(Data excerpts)
* * * *

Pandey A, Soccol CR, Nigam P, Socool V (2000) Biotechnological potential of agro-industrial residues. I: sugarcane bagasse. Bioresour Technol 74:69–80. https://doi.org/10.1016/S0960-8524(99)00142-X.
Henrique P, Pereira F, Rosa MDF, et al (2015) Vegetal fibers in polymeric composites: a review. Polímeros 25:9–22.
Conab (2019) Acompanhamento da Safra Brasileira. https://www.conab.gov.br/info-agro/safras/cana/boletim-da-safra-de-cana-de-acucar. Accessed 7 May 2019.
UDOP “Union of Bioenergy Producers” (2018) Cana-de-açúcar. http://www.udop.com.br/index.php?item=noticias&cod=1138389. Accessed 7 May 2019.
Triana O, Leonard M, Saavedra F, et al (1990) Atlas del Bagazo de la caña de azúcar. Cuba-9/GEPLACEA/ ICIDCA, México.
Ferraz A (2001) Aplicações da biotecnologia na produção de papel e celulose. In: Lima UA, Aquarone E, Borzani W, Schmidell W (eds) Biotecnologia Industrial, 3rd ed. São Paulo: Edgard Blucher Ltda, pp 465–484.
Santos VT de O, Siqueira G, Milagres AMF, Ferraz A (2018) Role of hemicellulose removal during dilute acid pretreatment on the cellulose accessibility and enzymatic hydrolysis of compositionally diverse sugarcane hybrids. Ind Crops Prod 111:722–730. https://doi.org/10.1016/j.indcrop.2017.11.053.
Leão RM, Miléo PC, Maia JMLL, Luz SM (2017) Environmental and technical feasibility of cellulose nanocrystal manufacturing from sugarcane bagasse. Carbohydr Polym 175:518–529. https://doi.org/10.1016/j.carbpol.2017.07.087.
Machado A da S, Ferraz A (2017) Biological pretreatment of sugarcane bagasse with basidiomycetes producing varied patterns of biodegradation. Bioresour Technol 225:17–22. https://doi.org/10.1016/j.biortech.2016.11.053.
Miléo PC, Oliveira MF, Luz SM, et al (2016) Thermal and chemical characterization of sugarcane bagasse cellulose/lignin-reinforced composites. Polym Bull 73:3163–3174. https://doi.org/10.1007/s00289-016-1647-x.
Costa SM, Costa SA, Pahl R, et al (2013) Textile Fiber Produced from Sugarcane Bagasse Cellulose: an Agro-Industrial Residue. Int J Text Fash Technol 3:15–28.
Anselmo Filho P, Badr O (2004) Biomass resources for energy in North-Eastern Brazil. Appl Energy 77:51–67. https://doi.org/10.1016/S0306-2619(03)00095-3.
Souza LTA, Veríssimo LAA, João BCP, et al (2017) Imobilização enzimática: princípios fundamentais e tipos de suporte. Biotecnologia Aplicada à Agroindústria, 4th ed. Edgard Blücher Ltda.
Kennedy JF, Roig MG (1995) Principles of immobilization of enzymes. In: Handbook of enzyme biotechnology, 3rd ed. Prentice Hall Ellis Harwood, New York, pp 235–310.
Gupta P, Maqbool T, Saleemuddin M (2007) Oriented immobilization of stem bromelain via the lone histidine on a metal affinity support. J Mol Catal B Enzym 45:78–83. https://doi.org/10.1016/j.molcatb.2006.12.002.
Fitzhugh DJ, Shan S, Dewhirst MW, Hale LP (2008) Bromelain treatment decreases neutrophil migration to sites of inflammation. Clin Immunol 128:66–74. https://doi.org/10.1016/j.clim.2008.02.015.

* * * *

**Your assignment:** The records above must be printed again in full, exactly as written.

**Result:**
Pandey A, Soccol CR, Nigam P, Socool V (2000) Biotechnological potential of agro-industrial residues. I: sugarcane bagasse. Bioresour Technol 74:69–80. https://doi.org/10.1016/S0960-8524(99)00142-X.
Henrique P, Pereira F, Rosa MDF, et al (2015) Vegetal fibers in polymeric composites: a review. Polímeros 25:9–22.
Conab (2019) Acompanhamento da Safra Brasileira. https://www.conab.gov.br/info-agro/safras/cana/boletim-da-safra-de-cana-de-acucar. Accessed 7 May 2019.
UDOP “Union of Bioenergy Producers” (2018) Cana-de-açúcar. http://www.udop.com.br/index.php?item=noticias&cod=1138389. Accessed 7 May 2019.
Triana O, Leonard M, Saavedra F, et al (1990) Atlas del Bagazo de la caña de azúcar. Cuba-9/GEPLACEA/ ICIDCA, México.
Ferraz A (2001) Aplicações da biotecnologia na produção de papel e celulose. In: Lima UA, Aquarone E, Borzani W, Schmidell W (eds) Biotecnologia Industrial, 3rd ed. São Paulo: Edgard Blucher Ltda, pp 465–484.
Santos VT de O, Siqueira G, Milagres AMF, Ferraz A (2018) Role of hemicellulose removal during dilute acid pretreatment on the cellulose accessibility and enzymatic hydrolysis of compositionally diverse sugarcane hybrids. Ind Crops Prod 111:722–730. https://doi.org/10.1016/j.indcrop.2017.11.053.
Leão RM, Miléo PC, Maia JMLL, Luz SM (2017) Environmental and technical feasibility of cellulose nanocrystal manufacturing from sugarcane bagasse. Carbohydr Polym 175:518–529. https://doi.org/10.1016/j.carbpol.2017.07.087.
Machado A da S, Ferraz A (2017) Biological pretreatment of sugarcane bagasse with basidiomycetes producing varied patterns of biodegradation. Bioresour Technol 225:17–22. https://doi.org/10.1016/j.biortech.2016.11.053.
Miléo PC, Oliveira MF, Luz SM, et al (2016) Thermal and chemical characterization of sugarcane bagasse cellulose/lignin-reinforced composites. Polym Bull 73:3163–3174. https://doi.org/10.1007/s00289-016-1647-x.
Costa SM, Costa SA, Pahl R, et al (2013) Textile Fiber Produced from Sugarcane Bagasse Cellulose: an Agro-Industrial Residue. Int J Text Fash Technol 3:15–28.
Anselmo Filho P, Badr O (2004) Biomass resources for energy in North-Eastern Brazil. Appl Energy 77:51–67. https://doi.org/10.1016/S0306-2619(03)00095-3.
Souza LTA, Veríssimo LAA, João BCP, et al (2017) Imobilização enzimática: princípios fundamentais e tipos de suporte. Biotecnologia Aplicada à Agroindústria, 4th ed. Edgard Blücher Ltda.
Kennedy JF, Roig MG (1995) Principles of immobilization of enzymes. In: Handbook of enzyme biotechnology, 3rd ed. Prentice Hall Ellis Harwood, New York, pp 235–310.
Gupta P, Maqbool T, Saleemuddin M (2007) Oriented immobilization of stem bromelain via the lone histidine on a metal affinity support. J Mol Catal B Enzym 45:78–83. https://doi.org/10.1016/j.molcatb.2006.12.002.
Fitzhugh DJ, Shan S, Dewhirst MW, Hale LP (2008) Bromelain treatment decreases neutrophil migration to sites of inflammation. Clin Immunol 128:66–74. https://doi.org/10.1016/j.clim.2008.02.015.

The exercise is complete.